In those where available, proven microbiological cure rate for C/T (44.4 %) was relatively lower to those reported previously (53.4 % to VAP cases) [19]. Consistently with the results of Gallagher et al. survival was better associated to clinical than microbiological success. Furthermore, since respiratory samples were not collected routinely but when considering a new infection episode, the proven persistence rate of XDR Pseudomonas aeruginosa (22.2 %) may reflect microbiological results better. On the other hand, clinicians should be aware that pneumonia was also shown as a strong predictor of microbiological failure [19].

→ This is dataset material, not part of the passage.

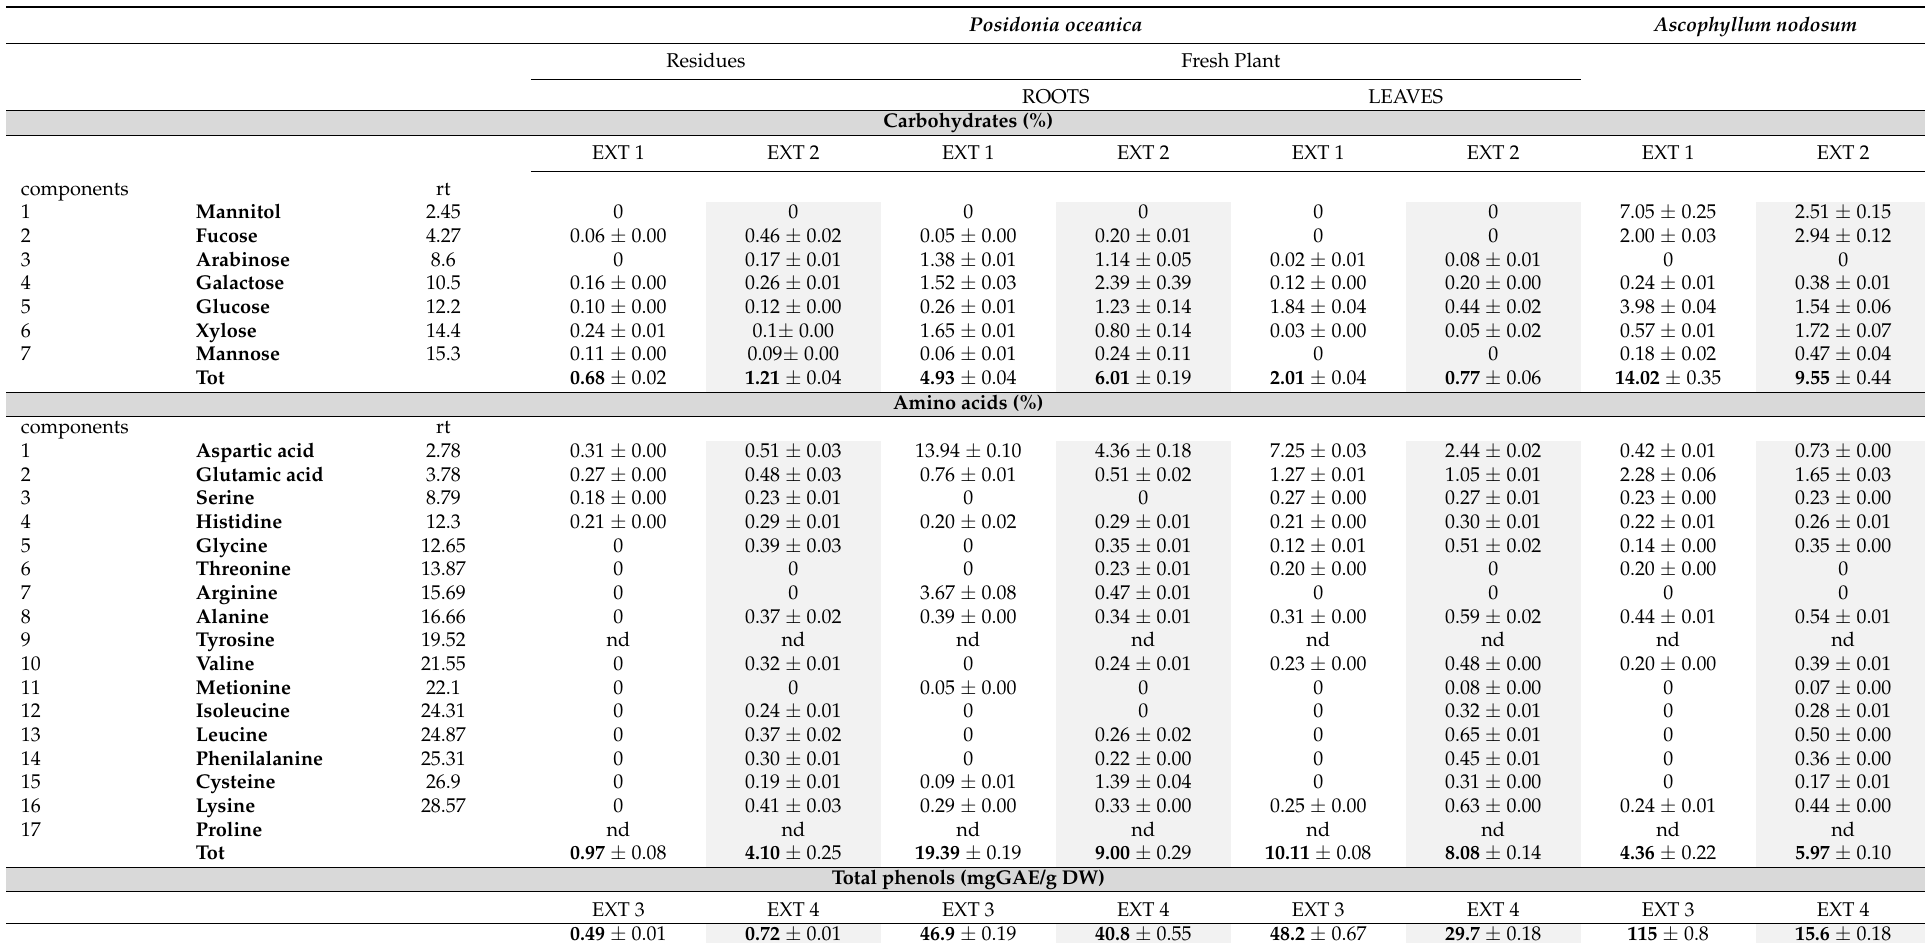
Table 3. Carbohydrate, amino acid, and total phenolic content of Posidonia oceanica (residues and fresh plant, divided into leaves and roots) and Ascophyllum nodosum (results of carbohydrates and amino acids are expressed as percentages of dry weight; nd: not detected; rt: retention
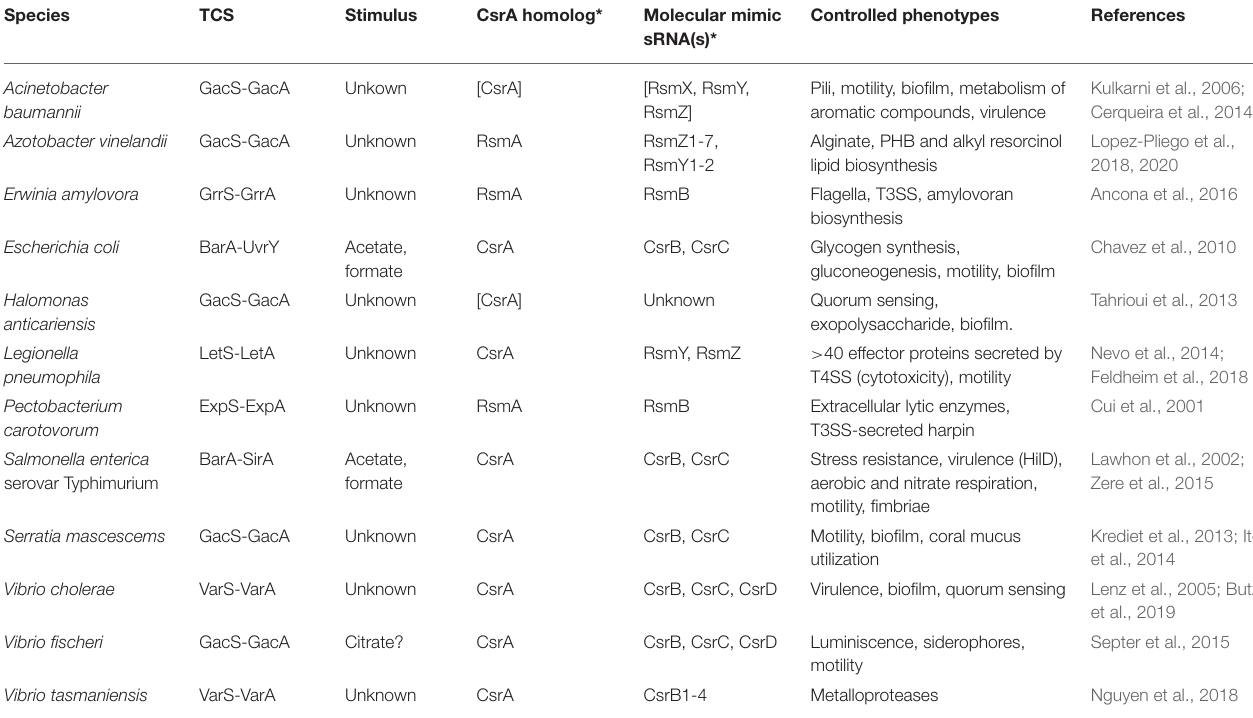
TABLE 1 | Signal transducing two-component systems and their cognate posttranscriptional modules involving CsrA homologs and CsrA-antagonistic sRNAs in γ -proteobacteria.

Mortality benefit was not demonstrated with ceftolzane/tazobactam neither in terms of mortality rate (27.8 % vs 33.3 %), nor by Cox regression analysis (HR = 0.77) and the Kaplan-Meier method. More factors may have contributed to the absence of its impact on mortality. First, the effect of antibiotic therapy may be hidden by the severity of acute illness as an important determinant of outcome. In fact, the predicted mortality by the SOFA score calculated at the time of VAP diagnosis was similar in the two groups. Second, since the estimated attributable mortality of VAP is around 10% [30], a larger study is needed to demonstrate an impact on all-cause mortality. We did not examine the attributable mortality of VAP, because of the potential biases in recording cause of death. This observation is in line with the results of Melsen et al. [31], who found that the attributable mortality of ventilator-associated pneumonia is lower in medical patients, and that it is mainly caused by prolonged exposure to the risk of dying due to prolonged ICU stay. In our study, the majority of patients were medical patients and the length of hospital stay was nearly identical in the two groups, which could explain the lack of survival benefit.
Ceftolozane/tazobactam had a good safety profile in this study. There were no reported cases of Clostridioides difficile colitis, seizures, neuropathy and direct Coombs positivity, despite the fact that half of the C/T patients received the high dose. No new safety signals for ceftolozane/tazobactam were identified.
We are aware that a number of limitations might have influenced our results. Possible sources of error are the retrospective nature and the small sample size of the study. We attempted to mitigate this by enrolling all consecutive patients fitting the enrolment criteria. Furthermore, the single-center design of the study may diminish the applicability of our results to other centers. Finally, the diagnostic criteria of VAP, even if they were defined according to the ECDC guideline, remained very subjective [32], and we may have overestimated the true number of VAP cases. To limit this bias, we included only lower respiratory tract infection episodes microbiologically confirmed and treated with targeted antibiotic therapy. Despite the limitations, our findings support the existing data reported in the only comparative study of ceftolozane/tazobactam and CMS published so far [25]. Nonetheless, our study also has some strengths: the population included only critically ill VAP patients with extensively drug-resistant Pseudomonas aeruginosa, and the results were interpreted in contrast to systemic CMS treatment.